Exploring Faster Street-Level Semantic Segmentation with Learnable Resized and Pixel-Shuffled MobileNets
Keywords: Street-Level Imagery, Semantic Segmentation, Lightweight Deep Learning Model
Abstract. This initial exploratory study investigates enhancements for real-time urban segmentation by integrating prominent scaling techniques, such as learnable resizing and pixel shuffling, into MobileNets. Using the Cityscapes dataset, we evaluate MobileNetV3 and MobileNetV4 to achieve a balance between computational efficiency and segmentation accuracy, particularly for high-resolution street-level imagery. A common way to proceed is to make use of traditional resizing methods to reduce image size and improve inference speed, but they often degrade important details, leading to lower segmentation accuracy. To address this, we incorporate a learnable resizer that optimizes downsampling while preserving critical features, along with pixel shuffling to efficiently restore spatial details during upsampling. Our results indicate that integrating learnable resizing and pixel shuffling improved segmentation accuracy by 9-14% compared to traditional resizing, and increased speed by 36-50% relative to no resizing.

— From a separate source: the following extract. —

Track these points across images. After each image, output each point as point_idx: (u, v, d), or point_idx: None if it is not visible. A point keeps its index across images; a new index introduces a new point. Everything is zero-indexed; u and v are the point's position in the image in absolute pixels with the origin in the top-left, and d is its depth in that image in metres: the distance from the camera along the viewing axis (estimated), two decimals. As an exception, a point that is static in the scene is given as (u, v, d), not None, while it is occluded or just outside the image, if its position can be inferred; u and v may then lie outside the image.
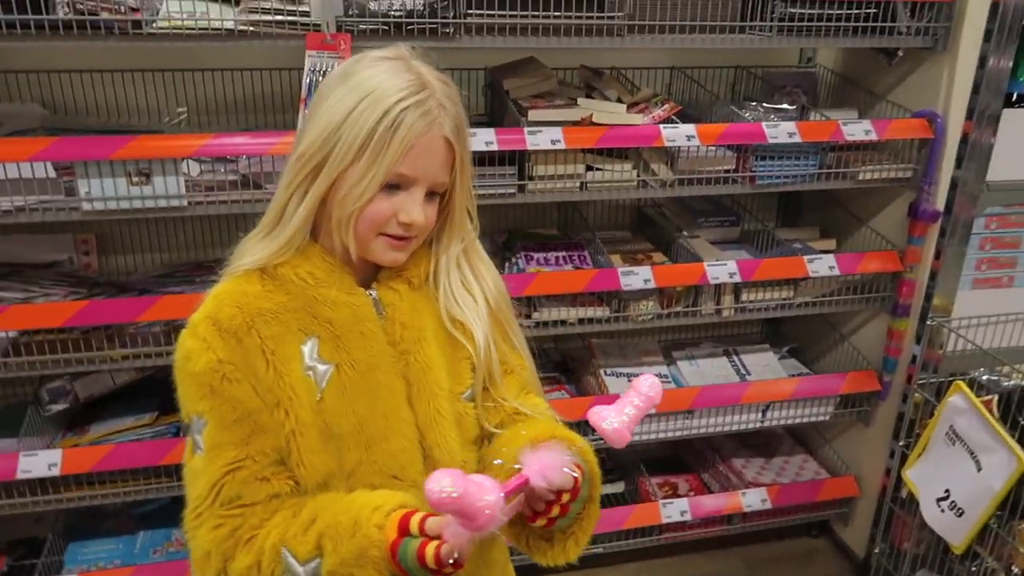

We also observed that MobileNetV4 continued to surpass MobileNetV3 in accuracy. Overall, the learnable resizer significantly mitigates accuracy loss due to downsampling, while pixel shuffling improves segmentation consistency with minimal impact on speed. These enhancements allow for better preservation of fine details, reducing misclassifications in complex urban scenes. By optimizing MobileNets with learnable resizing and upsampling techniques, we provide a practical solution for resource-constrained environments, such as mobile and edge computing platforms. This approach of combining efficiency-boosting techniques and lightweight architectures enables fast and accurate segmentation for urban and environmental monitoring, improving deep learning model performance in real-world applications without sacrificing speed or accuracy.